Налегке забежал в избу Кузьма Соломонов, длинный и поджарый. На нем была буденовка и старая–престарая гимнастерка. Шагах в трех остановись перед Алексеем, он вдруг принял воинственную позу и гаркнул так, что висевшая на потолке семилинейная лампа замигала:
- Товарищ лейтенант, приписной младший комвзвода Соломонов через три дня отбывает в ваше распоряжение. Имею повестку на руках.

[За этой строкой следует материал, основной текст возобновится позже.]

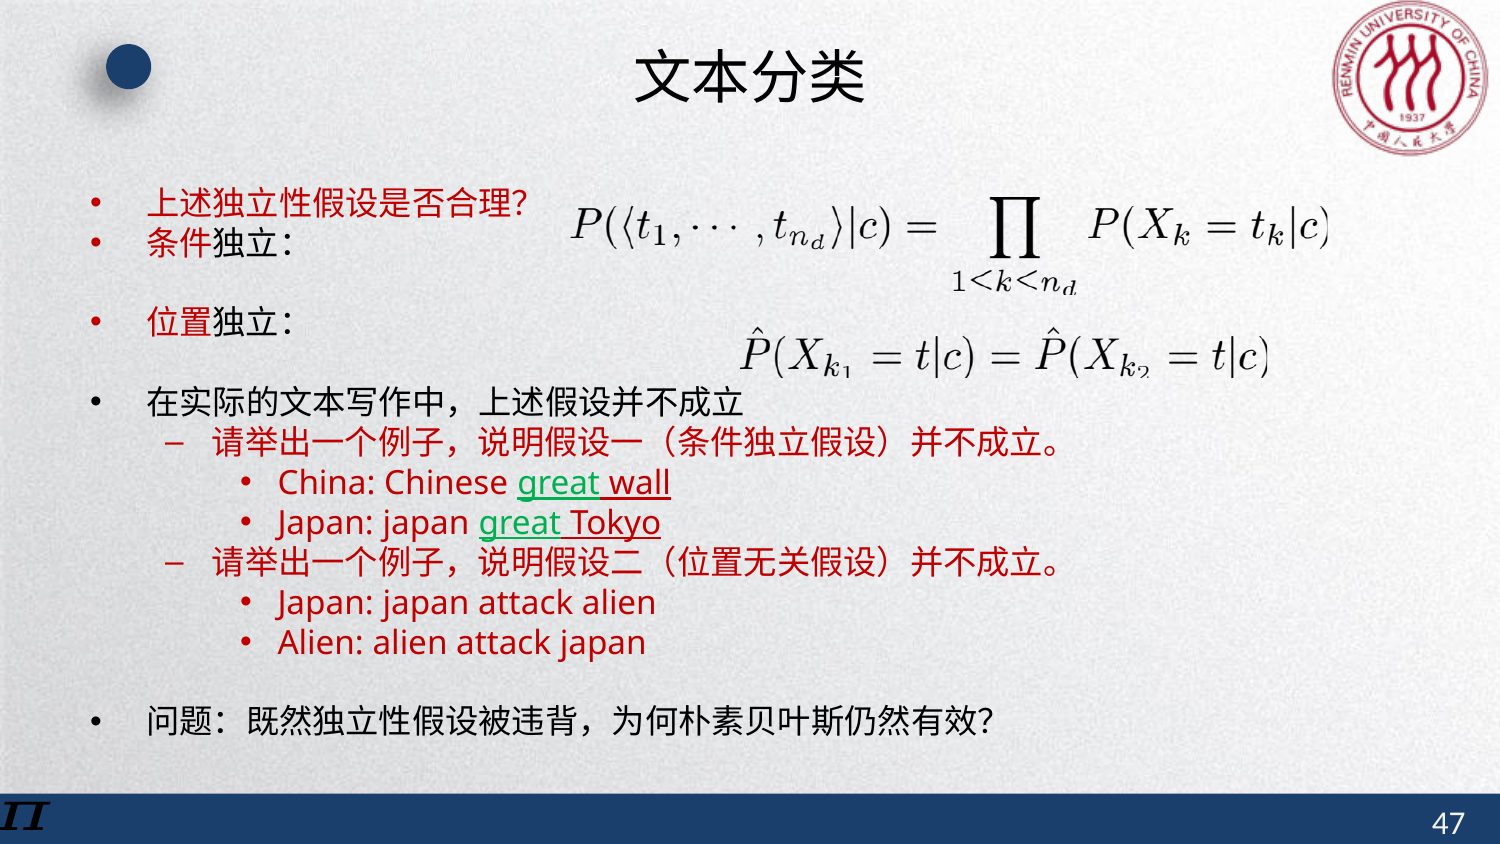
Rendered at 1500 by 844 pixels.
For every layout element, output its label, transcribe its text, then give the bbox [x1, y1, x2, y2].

title 文本分类 [75, 33, 1425, 116]
picture [0, 0, 1500, 793]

Железно!
- Очень рад, - ответил Алексей, невольно привстав и протягивая ему руку. - Значит, нашему полку прибыло.
- По сему поводу нынче пьем–гуляем! - залихватски подмигнул Соломонов и вынул из кармана пол–литра водки. - А воевать будем. Мы им, вражинам, рога пообломаем! Железно!
- Знамо, - поддакнула Аннушка и рассмеялась. - А не больно кипятись, Кузя. Помнишь, как ошалелый бык за тобой гнался. Еле ноги уволок, спасибо, дерево на путях тебе попалось, забрался на него, а так бы, кажись, и забодал.
- То бык. Попробуй с ним, окаянным, сладь. Без оружия–то, - сказал Кузьма и поместился рядом с Алексеем.
Наконец, словно по уговору, все поднялись, чокнулись. Принялись сосредоточенно закусывать, хрустя сочной капустой и уминая пшенные блины. Некоторое время спустя, когда водка растеклась по телу горячим током и немного осовели глаза, Кузьма взял свою бутылку, сплеча ударил ладонью о донышко, плеснув на стол вспененными брызгами.
- Не спеши, кум, наливать, - укорила Аннушка, зная его невоздержанность к водке. - Пей, да в меру. Чтоб не до сшибачки.
Ее. слова, вначале рассмешив, поимели толк: пить помедлили.. Желая сдержать Кузьму, чтобы он не перехвахил лишнего, Митяй предусмотрительно отставил от него раскупоренную бутылку, а Демьян, в свою очередь, затеял разговор, обращаясь к Алексею:
- Ты вот, уважаемый фронтовик, объясни нам по чести, докель супостаты будут двигаться? - спросил он, хмуро насупив брови. - А то мы с панталыку сбиваемся. Намедни прошел слух, Воронеж пал, бегут наши… Фронт открытый… Не пора ли нам править оглобли на восток?
- Вы сводки Совинформбюро читаете? - прямо не ответив, спросил Алексей.
- Читаем, да толку в них мало.
- Как мало? - недоуменно поглядел на Демьяна Алексей.